Until agencies reduce the number of secrets they generate, prepublication review will continue to be an unwieldy, quixotic effort.

What is prepublication review?

Prepublication review requires a wide range of former officials to submit written works to the government for vetting before publication. The process began with a small number of CIA officials in the 1950s and now covers employees across the intelligence agencies, as well as components of the departments of State, Justice, Defense, and Homeland Security.

When the government considers everything a secret, the task of identifying secrets in manuscripts becomes extraordinarily time-consuming. It delays or prevents publication of unclassified material, information that is already public, and information that embarrasses the government.

The tenuous legality of the review is based in the nondisclosure agreements agency employees must sign, but the requirements on who must submit what varies between agencies and are often difficult to find. (A Freedom of Information Act request from the ACLU and Knight First Amendment Institute found the CIA deliberately kept submission requirements secret.)

_WORK TASK 1_: According to the extract on prepublication review, when did the process begin, and with whom?
_WORK TASK 2_:
For each statement below, decide whether it agrees with the extract on prepublication review. Answer yes or no, and quote the words of the extract that decide it.
(a) Prepublication review now covers components of the Department of Homeland Security.
(b) The requirements on who must submit what are the same across agencies.
(c) A Freedom of Information Act request found that the CIA deliberately kept its submission requirements secret.
_WORK TASK 3_: Write out the part of the extract on prepublication review that opens with the words containing "What is prepublication" and closes with "and Homeland Security.".

_DATA FOR REVIEW_:
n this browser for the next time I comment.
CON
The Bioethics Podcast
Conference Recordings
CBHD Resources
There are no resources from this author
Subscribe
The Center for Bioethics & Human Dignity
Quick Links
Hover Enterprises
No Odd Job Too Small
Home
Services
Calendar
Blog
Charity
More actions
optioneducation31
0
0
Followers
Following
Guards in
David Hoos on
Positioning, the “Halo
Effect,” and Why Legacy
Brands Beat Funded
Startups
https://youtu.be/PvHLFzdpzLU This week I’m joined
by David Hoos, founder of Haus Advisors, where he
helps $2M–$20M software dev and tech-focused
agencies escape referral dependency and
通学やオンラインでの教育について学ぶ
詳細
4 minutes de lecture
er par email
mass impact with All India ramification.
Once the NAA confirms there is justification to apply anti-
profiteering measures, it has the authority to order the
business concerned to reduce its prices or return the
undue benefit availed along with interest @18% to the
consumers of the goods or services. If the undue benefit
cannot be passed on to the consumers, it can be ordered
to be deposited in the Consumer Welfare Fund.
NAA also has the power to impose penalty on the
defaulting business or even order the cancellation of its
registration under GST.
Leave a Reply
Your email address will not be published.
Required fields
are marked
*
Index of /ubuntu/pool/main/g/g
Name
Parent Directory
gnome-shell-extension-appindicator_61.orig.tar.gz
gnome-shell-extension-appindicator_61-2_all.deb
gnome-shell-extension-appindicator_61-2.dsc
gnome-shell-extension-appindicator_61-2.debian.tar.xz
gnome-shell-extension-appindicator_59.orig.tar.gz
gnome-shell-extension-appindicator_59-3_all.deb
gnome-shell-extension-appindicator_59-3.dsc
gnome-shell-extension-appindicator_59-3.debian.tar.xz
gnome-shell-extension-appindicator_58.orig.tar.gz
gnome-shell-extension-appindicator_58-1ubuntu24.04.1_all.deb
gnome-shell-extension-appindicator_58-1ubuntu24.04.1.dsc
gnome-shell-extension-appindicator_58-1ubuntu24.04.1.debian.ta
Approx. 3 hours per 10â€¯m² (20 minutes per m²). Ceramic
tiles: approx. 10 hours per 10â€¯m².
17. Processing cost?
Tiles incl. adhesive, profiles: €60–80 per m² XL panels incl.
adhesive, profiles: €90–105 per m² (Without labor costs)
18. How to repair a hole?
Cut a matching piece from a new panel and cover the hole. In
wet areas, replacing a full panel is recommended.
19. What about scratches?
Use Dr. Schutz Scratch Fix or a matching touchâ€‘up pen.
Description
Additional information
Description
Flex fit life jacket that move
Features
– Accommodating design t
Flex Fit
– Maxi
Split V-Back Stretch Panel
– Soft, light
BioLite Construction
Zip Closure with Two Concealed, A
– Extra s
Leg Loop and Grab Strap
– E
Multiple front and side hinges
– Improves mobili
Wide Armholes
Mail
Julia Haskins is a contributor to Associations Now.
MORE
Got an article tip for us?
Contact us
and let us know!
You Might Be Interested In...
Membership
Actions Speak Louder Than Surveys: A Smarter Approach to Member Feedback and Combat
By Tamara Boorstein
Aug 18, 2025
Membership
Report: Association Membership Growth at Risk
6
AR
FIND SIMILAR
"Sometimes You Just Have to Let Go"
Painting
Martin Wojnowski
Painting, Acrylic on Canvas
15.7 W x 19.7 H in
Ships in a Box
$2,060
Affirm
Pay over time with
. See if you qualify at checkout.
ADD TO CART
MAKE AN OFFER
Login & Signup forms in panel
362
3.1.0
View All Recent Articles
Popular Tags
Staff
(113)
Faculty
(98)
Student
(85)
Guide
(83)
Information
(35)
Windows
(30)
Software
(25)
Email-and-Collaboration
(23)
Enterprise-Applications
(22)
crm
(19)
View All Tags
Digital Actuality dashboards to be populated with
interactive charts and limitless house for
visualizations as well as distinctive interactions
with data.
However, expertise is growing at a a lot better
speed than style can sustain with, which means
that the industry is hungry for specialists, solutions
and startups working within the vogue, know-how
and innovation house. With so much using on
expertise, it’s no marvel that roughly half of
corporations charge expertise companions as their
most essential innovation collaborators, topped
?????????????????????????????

_PROBLEM SOLUTION 1_: It began in the 1950s with a small number of CIA officials.

_PROBLEM SOLUTION 2_:
(a) Yes: "as well as components of the departments of State, Justice, Defense, and Homeland Security."
(b) No: "the requirements on who must submit what varies between agencies and are often difficult to find."
(c) Yes: "A Freedom of Information Act request from the ACLU and Knight First Amendment Institute found the CIA deliberately kept submission requirements secret."

_PROBLEM SOLUTION 3_:
What is prepublication review?

Prepublication review requires a wide range of former officials to submit written works to the government for vetting before publication. The process began with a small number of CIA officials in the 1950s and now covers employees across the intelligence agencies, as well as components of the departments of State, Justice, Defense, and Homeland Security.